▸ TRAVAIL DEMANDÉ
Veuillez actualiser le passage de l'article sur la gouvernance démocratique de la justice qui va de « Par: Jean Marc » à « pour mieux gouverner! », en remplaçant « Centrafrique » par « République centrafricaine ».

▸ TEXTE CITÉ
------------------------------------------------------------
La gouvernance démocratique de la justice, facteur de stabilité

Par: Jean Marc UNSEULCORPS, magistrat hors hiérarchie, ayant revêtu l’anonymat, au nom du corporatisme et de la solidarité judiciaire en Centrafrique

Excellence Monsieur TOUADERA Faustin Archange,Président de la république, Chef de l’Etat, je jure de respecter les décisions de Justice ! Et, j’ordonne à tous de respecter les décisions de la Justice. Ainsi, la justice sera désormais rendue!

Félicitation au Président TOUADERA, très mal entouré, mais qui suit nos leçons pour mieux gouverner!

Monsieur le Président,

Je vais commencer  cette leçon par un questionnement: AU NOM DE QUI, AU NOM DE QUOI JUGENT LES Magistrats?

LA JUSTICE CENTRAFRICAINE AUJOURD’HUI

De la Justice, on attend qu’elle rassure. Le juge doit rassurer par sa décision et garantir la stabilité des institutions nationales et le respect de l’Etat de Droit. Le plus souvent, la justice inquiète l’entourage du président de la république. C’est tout simplement parce que, chargée de régler les conflits et les contentieux qui nous déchirent, elle nous renvoie l’image des dysfonctionnements de notre Etat et notre société. Il y a pire, lorsque l’image que nous renvoie la Justice est celle de ses propres dérèglements, celle de l’ingérence politique, celle de la manipulation, comme nous l’avons constaté dans l’affaire Aurélien Simplice ZINGAS et autres. Pour cette leçon qui traite de l’épineuse question de la bonne administration de la justice et du respect scrupuleux des lois et règlements de la République, comme gage de stabilité, vous avez pris la décision de vous plier et faire plier votre entourage à respecter les décisions de justice, une Première fois depuis six (6) ans. Toutes nos sincères Félicitations à vous !
------------------------------------------------------------
▸ DONNÉES FOURNIES
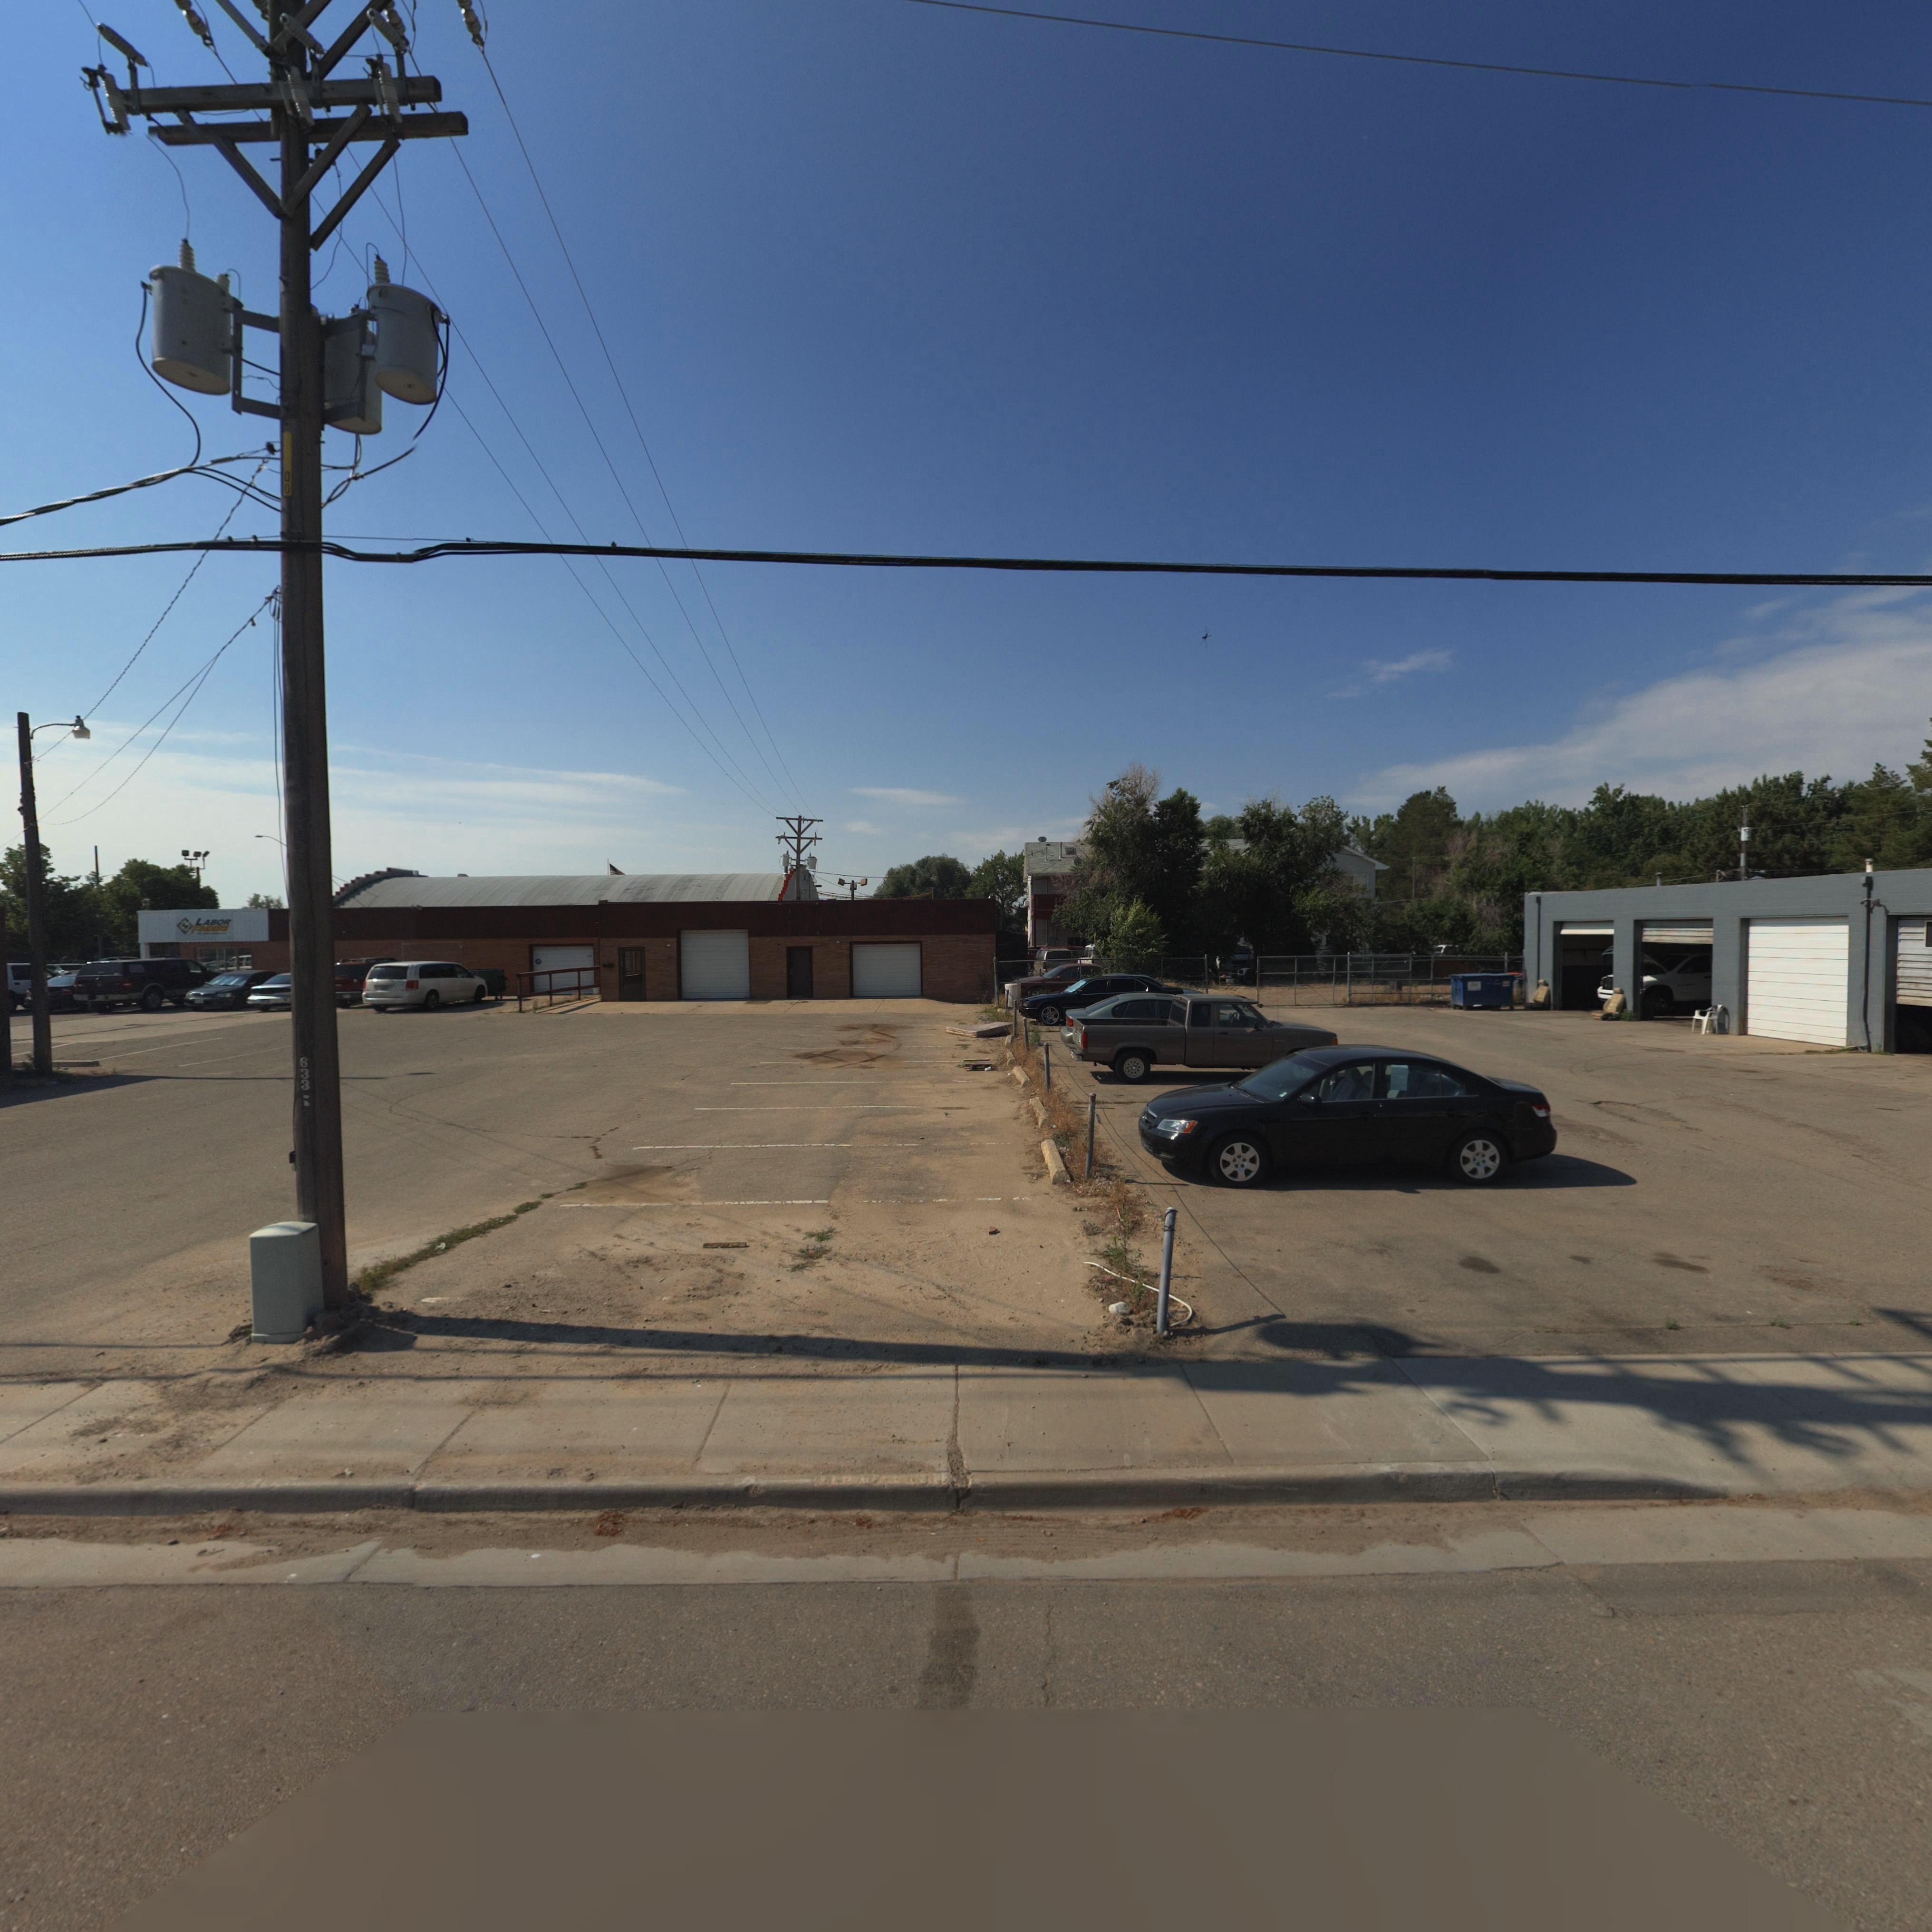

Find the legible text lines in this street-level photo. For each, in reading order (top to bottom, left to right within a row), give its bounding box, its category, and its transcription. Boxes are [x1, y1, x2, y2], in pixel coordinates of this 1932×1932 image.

[195, 918, 232, 926] BusinessName: LABOR
[190, 925, 229, 934] BusinessName: F*****S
------------------------------------------------------------
▸ RÉSULTAT FINAL
Par: Jean Marc UNSEULCORPS, magistrat hors hiérarchie, ayant revêtu l’anonymat, au nom du corporatisme et de la solidarité judiciaire en République centrafricaine

Excellence Monsieur TOUADERA Faustin Archange,Président de la république, Chef de l’Etat, je jure de respecter les décisions de Justice ! Et, j’ordonne à tous de respecter les décisions de la Justice. Ainsi, la justice sera désormais rendue!

Félicitation au Président TOUADERA, très mal entouré, mais qui suit nos leçons pour mieux gouverner!